If the app needs a UI, trace, timeline, permission queue, or replay view, subscribe to events or use hosted streaming. See Render An Event Stream.
Extension Points
HPD has several extension points. Choose the one closest to the behavior you need:
| Need | Extension Point |
|---|---|
| Add or swap the model/audio/realtime backend | Provider or explicit client registration |
| Add one model-callable operation | [AIFunction] tool |
| Add a group of related operations | Tool harness |
| Hide and reveal a large tool surface | Collapsed harness |
| Add retrieval, policy, retry, formatting, telemetry, or content handling around the turn | Middleware |
| Add memory or dynamic context before the model call | Middleware plus app-owned storage or content storage |
| Store private runtime policy or progress | Middleware state |
| Ask the user or host for a decision during a run | Bidirectional events |
| Delegate to a specialist from the parent model | Subagent capability |
| Make the process deterministic and graph-shaped | Workflow |
| Serve clients outside the process | ASP.NET Core hosting |
Providers And Structured Output
Provider capabilities are not identical.
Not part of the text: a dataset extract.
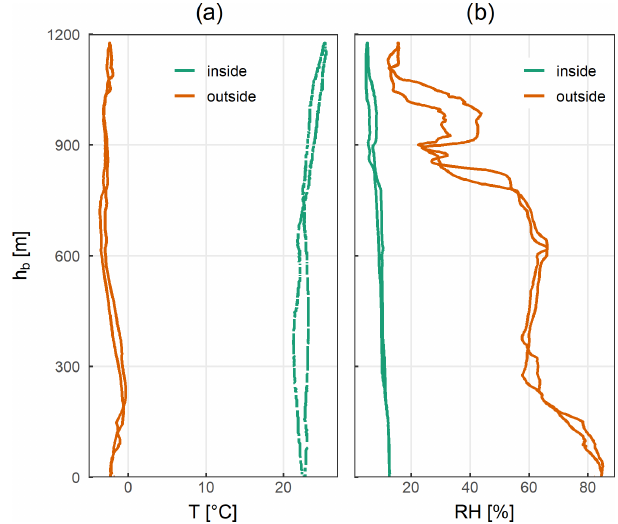
Figure 7. Vertical profiles of (a) temperature ( T ) and (b) relative humidity (RH) inside CAMP downstream of the dryer, measured on a balloon flight in Melpitz on 21 January 2019. Ambient measure- ments outside CAMP were taken from the external meteorological sensor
Some providers expose response-format or JSON-schema options through provider config, and ONNX Runtime has HPD-owned structured tool calling that turns local model output into normal HPD function calls.
Treat structured output as a provider capability unless a higher-level HPD API is documented for your scenario. Check the provider page before promising typed JSON behavior in application code.
Start with:
State Model
HPD separates state into scopes:
| Scope | What Belongs There |
|---|---|
| Run | Per-call options, runtime middleware, temporary behavior |
| Branch | Conversation path, branch metadata, branch middleware state, branch event projection |
| Session | Session metadata, shared middleware state, branch tree, user/workspace grouping |
| Agent | Agent configuration, tools, clients, stores, middleware, hosted agent definition |
| Content | Uploaded or generated bytes and references, often scoped to a branch |
This is why branch-aware features such as compaction, audio projection, content upload, subagents, and permissions all need clear sessionId + branchId routing.
Trust Boundaries
Treat these as untrusted unless your application has verified them:
- user input
- model output
- function arguments selected by the model
- tool results from external systems
- retrieved documents and web content
- uploaded files
- custom events from clients
- stored session or branch data loaded from a backend
System instructions, permission policy, storage authorization, tenant checks, network controls, and sandbox configuration belong to the host application. HPD gives you hooks, stores, events, permissions, and sandboxing surfaces; your app still owns the product policy.
Use:
- Permissions Middleware for interactive tool gates
- Sandboxing Overview for process-execution boundaries
- Content Upload And Resolution for user bytes and provider-facing content
- Logging And Telemetry for sensitive-data choices
- LLM Judges And Safety and Red Team for review signals
What Not To Assume
Do not assume:
- every provider supports the same content, tool, response-format, or streaming features
AgentTurnResult.Textincludes everything important that happened- permissions sandbox a tool body or authorize external services
- local file stores are production storage
- live events and durable branch events are the same JSON shape
- middleware
OnErrorAsynccatches every provider or turn failure - a hosted client can respond to an old permission request after the run has moved on
The runtime is powerful because these concerns are explicit. Keep the boundary visible in app code and docs.